• WHAT IS REQUIRED: Scan the listing for "我不會讓你去跟人家聊天" and copy out each line that has it.
***** SOURCE MATERIAL *****
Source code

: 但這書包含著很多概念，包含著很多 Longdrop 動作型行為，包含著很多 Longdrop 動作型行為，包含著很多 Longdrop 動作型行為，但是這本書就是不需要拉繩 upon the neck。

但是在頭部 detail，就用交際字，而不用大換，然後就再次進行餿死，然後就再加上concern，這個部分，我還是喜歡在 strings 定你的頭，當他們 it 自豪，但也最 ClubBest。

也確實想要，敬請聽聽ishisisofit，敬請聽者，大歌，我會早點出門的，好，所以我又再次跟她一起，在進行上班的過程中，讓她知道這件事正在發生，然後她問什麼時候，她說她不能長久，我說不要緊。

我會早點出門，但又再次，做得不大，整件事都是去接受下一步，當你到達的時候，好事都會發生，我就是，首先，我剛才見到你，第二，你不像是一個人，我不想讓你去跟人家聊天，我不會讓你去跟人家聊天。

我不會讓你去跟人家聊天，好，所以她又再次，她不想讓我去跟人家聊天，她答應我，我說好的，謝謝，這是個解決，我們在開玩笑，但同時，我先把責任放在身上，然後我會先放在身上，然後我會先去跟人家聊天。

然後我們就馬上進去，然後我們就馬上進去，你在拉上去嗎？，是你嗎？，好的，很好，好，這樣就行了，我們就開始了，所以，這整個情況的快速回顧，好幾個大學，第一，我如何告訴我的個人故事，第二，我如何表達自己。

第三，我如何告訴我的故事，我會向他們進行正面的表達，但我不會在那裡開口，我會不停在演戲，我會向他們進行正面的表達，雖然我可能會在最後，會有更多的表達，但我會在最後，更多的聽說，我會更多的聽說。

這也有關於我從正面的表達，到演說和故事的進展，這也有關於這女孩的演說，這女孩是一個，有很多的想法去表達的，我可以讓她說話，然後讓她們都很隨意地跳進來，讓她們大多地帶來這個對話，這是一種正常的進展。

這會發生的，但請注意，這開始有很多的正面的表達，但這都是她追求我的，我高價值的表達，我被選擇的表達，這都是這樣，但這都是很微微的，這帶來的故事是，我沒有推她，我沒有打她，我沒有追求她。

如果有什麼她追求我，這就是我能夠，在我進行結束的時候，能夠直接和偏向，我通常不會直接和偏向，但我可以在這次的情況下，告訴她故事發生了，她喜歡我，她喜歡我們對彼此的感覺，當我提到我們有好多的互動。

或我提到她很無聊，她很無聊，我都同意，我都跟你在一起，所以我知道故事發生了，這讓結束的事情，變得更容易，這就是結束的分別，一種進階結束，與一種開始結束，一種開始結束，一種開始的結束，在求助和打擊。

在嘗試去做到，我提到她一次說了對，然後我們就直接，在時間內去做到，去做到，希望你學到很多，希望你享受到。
*****
• SOLUTION:
我會早點出門，但又再次，做得不大，整件事都是去接受下一步，當你到達的時候，好事都會發生，我就是，首先，我剛才見到你，第二，你不像是一個人，我不想讓你去跟人家聊天，我不會讓你去跟人家聊天。
我不會讓你去跟人家聊天，好，所以她又再次，她不想讓我去跟人家聊天，她答應我，我說好的，謝謝，這是個解決，我們在開玩笑，但同時，我先把責任放在身上，然後我會先放在身上，然後我會先去跟人家聊天。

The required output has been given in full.